» People photos with keypoints
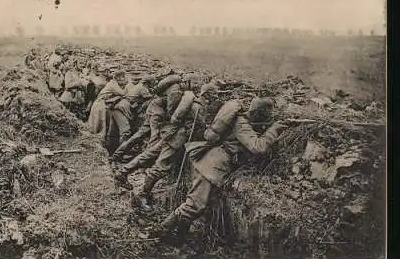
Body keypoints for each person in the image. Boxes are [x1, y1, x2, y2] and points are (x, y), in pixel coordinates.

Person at [147, 97, 288, 240]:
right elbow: (258, 147)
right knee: (195, 205)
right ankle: (160, 231)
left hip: (213, 165)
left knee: (199, 204)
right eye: (266, 114)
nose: (268, 117)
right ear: (259, 113)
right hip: (211, 166)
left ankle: (178, 237)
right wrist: (274, 129)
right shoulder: (241, 124)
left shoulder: (245, 122)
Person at [130, 73, 207, 213]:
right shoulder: (186, 98)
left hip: (175, 136)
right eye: (196, 83)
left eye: (200, 84)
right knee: (161, 166)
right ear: (189, 82)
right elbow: (176, 117)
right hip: (176, 139)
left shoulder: (190, 98)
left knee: (152, 154)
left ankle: (125, 172)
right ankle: (141, 194)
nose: (198, 86)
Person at [88, 69, 133, 155]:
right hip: (100, 105)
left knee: (103, 126)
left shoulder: (112, 83)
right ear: (119, 78)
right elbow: (123, 93)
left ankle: (103, 147)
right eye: (123, 78)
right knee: (100, 126)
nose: (124, 80)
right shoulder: (113, 84)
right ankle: (98, 147)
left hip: (101, 104)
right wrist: (128, 87)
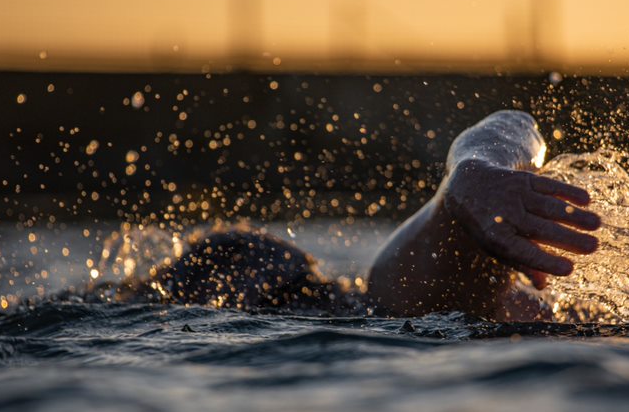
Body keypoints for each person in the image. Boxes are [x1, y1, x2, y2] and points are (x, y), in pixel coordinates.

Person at [127, 110, 600, 322]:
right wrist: (478, 168)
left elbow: (510, 124)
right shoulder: (379, 296)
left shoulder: (378, 302)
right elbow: (511, 124)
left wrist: (476, 170)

» What the task requires
Every line above that holds the string "wrist" should be copied into the answer.

» Solution to the problem
right wrist: (274, 129)
right wrist: (128, 87)
right wrist: (478, 168)
left wrist: (476, 170)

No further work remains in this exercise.